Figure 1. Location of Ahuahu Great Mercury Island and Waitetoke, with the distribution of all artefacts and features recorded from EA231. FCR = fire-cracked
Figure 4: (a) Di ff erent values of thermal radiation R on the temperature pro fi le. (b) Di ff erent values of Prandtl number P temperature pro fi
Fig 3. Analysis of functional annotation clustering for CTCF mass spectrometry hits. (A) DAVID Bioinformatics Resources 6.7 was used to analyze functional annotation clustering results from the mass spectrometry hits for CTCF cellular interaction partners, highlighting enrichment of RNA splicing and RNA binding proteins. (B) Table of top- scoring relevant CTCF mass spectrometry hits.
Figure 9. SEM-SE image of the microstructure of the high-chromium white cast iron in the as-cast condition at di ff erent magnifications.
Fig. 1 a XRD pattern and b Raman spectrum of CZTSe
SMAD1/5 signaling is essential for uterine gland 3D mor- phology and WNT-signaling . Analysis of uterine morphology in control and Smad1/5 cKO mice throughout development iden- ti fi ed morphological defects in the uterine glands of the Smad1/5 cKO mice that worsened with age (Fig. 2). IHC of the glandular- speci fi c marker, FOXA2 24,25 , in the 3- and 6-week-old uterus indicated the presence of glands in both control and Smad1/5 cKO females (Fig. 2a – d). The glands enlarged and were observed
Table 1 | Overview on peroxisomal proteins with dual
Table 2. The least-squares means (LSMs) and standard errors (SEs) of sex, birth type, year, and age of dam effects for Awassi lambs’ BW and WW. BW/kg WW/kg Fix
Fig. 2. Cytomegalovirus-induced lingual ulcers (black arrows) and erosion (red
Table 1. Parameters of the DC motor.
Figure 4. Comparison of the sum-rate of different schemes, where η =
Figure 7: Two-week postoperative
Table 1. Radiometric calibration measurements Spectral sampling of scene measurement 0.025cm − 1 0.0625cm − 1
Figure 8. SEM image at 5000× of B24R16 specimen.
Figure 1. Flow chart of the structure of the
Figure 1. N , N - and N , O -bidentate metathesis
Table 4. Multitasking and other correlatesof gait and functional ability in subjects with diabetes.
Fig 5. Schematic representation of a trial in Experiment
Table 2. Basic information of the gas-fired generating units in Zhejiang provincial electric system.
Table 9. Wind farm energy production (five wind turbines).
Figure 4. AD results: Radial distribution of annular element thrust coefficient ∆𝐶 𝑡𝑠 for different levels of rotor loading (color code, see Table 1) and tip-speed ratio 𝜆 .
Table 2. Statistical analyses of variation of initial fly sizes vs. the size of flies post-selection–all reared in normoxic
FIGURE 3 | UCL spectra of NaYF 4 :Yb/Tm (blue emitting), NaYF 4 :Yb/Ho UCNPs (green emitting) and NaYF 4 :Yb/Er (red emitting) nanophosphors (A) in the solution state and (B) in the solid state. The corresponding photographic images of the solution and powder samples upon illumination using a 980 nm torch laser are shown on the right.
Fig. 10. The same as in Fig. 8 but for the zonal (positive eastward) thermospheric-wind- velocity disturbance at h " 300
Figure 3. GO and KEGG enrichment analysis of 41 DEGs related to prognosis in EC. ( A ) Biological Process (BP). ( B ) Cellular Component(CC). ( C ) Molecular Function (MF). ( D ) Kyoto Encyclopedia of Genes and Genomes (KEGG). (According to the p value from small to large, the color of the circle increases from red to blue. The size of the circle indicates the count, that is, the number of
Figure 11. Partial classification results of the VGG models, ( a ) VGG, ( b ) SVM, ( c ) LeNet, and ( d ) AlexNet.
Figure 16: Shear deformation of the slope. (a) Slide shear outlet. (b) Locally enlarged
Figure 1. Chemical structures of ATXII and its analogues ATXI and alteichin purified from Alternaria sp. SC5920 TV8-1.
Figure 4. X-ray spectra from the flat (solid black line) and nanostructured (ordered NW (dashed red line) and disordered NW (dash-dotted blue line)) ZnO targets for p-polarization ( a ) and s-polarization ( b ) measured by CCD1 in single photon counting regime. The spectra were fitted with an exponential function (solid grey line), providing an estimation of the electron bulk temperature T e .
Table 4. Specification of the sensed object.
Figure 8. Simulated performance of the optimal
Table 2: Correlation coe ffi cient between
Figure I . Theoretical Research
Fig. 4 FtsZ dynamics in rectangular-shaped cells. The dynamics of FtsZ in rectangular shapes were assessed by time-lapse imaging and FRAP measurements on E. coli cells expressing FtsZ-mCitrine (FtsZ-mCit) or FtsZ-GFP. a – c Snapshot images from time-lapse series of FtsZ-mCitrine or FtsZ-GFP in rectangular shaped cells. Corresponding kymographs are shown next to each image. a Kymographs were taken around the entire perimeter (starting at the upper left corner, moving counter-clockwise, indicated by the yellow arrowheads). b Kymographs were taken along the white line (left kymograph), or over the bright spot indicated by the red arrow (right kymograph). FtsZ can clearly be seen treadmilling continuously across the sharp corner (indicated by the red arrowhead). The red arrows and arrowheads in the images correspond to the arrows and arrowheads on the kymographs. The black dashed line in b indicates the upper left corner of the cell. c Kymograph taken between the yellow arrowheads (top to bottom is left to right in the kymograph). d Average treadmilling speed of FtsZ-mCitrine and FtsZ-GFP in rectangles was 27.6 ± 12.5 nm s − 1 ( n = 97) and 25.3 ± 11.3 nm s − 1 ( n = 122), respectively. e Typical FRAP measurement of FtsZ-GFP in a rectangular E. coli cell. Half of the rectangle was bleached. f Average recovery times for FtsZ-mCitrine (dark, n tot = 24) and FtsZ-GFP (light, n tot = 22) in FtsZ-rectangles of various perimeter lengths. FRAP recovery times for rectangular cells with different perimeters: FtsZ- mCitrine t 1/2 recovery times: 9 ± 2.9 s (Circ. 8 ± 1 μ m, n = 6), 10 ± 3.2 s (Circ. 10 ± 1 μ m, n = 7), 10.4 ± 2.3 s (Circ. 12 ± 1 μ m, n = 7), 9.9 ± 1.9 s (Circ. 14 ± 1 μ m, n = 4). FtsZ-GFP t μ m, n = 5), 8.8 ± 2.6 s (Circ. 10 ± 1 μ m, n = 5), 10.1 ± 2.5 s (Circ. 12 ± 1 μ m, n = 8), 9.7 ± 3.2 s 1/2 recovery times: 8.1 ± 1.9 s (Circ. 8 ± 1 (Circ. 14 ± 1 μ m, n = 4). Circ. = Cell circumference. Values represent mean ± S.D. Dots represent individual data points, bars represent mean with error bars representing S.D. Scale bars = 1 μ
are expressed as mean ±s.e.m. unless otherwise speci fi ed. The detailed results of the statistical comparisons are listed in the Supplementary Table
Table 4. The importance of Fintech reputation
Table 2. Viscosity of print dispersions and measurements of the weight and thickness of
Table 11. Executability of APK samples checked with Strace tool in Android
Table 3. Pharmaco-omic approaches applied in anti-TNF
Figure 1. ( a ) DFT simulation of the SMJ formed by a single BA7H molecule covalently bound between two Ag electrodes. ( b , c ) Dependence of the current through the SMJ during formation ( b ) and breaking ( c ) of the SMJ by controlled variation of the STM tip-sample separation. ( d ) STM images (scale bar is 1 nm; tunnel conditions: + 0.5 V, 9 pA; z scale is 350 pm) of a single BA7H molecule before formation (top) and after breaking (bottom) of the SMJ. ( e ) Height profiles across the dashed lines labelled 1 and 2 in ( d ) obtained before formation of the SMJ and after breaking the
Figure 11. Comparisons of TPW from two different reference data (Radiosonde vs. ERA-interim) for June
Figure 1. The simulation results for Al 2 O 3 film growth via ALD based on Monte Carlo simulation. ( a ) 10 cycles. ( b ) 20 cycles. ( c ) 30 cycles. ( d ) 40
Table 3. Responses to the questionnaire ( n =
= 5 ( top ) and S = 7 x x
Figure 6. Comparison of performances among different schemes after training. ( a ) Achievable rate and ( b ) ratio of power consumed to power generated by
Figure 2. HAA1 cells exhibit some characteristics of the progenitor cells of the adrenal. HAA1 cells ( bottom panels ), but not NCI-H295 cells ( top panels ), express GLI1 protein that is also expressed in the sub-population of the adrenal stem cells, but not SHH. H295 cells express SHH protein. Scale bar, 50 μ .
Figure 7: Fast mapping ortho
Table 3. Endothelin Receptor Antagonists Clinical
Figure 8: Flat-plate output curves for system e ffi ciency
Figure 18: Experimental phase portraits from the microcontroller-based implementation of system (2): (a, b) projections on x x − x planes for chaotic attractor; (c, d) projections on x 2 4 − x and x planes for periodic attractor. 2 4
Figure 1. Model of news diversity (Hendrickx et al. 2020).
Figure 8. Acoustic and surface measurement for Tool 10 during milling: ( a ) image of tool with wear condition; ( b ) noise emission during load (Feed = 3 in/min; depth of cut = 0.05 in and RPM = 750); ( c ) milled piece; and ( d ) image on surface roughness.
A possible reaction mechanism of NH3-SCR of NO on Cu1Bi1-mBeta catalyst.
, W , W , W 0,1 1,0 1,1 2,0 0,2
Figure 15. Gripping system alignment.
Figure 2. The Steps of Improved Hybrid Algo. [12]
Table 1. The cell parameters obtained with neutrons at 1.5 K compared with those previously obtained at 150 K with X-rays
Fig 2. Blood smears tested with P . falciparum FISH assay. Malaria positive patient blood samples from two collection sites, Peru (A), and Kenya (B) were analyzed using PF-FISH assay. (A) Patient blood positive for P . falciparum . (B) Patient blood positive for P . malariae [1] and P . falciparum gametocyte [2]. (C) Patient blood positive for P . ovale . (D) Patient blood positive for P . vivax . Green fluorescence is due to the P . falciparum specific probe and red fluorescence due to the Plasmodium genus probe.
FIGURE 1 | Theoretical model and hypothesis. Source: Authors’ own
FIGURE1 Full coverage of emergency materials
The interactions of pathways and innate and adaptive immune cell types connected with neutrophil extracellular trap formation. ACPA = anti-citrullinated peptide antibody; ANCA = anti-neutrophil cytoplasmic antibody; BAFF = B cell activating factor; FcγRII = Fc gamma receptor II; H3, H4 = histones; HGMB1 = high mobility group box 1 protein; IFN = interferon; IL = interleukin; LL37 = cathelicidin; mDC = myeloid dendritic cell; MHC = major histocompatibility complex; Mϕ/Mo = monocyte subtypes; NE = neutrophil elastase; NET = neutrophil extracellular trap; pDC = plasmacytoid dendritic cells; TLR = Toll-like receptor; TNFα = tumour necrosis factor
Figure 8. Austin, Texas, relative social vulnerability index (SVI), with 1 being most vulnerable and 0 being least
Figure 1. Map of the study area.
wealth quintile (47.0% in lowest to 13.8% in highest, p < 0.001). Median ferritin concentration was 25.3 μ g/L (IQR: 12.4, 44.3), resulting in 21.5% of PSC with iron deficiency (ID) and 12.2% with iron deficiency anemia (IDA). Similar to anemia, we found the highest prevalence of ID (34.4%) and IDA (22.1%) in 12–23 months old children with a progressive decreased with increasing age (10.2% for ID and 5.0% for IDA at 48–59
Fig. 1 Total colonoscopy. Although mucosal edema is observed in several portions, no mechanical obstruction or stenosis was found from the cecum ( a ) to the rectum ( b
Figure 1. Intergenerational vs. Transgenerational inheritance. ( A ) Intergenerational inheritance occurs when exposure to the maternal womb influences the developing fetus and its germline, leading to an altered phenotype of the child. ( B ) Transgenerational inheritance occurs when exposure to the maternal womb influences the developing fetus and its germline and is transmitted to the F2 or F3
______________________________
All that is needed is the exact run of lines above from the line containing "Figure 4. Comparison" through the line containing "Fig. 10. The", both of them included.

Figure 4. Comparison of the sum-rate of different schemes, where η =
Figure 7: Two-week postoperative
Table 1. Radiometric calibration measurements Spectral sampling of scene measurement 0.025cm − 1 0.0625cm − 1
Figure 8. SEM image at 5000× of B24R16 specimen.
Figure 1. Flow chart of the structure of the
Figure 1. N , N - and N , O -bidentate metathesis
Table 4. Multitasking and other correlatesof gait and functional ability in subjects with diabetes.
Fig 5. Schematic representation of a trial in Experiment
Table 2. Basic information of the gas-fired generating units in Zhejiang provincial electric system.
Table 9. Wind farm energy production (five wind turbines).
Figure 4. AD results: Radial distribution of annular element thrust coefficient ∆𝐶 𝑡𝑠 for different levels of rotor loading (color code, see Table 1) and tip-speed ratio 𝜆 .
Table 2. Statistical analyses of variation of initial fly sizes vs. the size of flies post-selection–all reared in normoxic
FIGURE 3 | UCL spectra of NaYF 4 :Yb/Tm (blue emitting), NaYF 4 :Yb/Ho UCNPs (green emitting) and NaYF 4 :Yb/Er (red emitting) nanophosphors (A) in the solution state and (B) in the solid state. The corresponding photographic images of the solution and powder samples upon illumination using a 980 nm torch laser are shown on the right.
Fig. 10. The same as in Fig. 8 but for the zonal (positive eastward) thermospheric-wind- velocity disturbance at h " 300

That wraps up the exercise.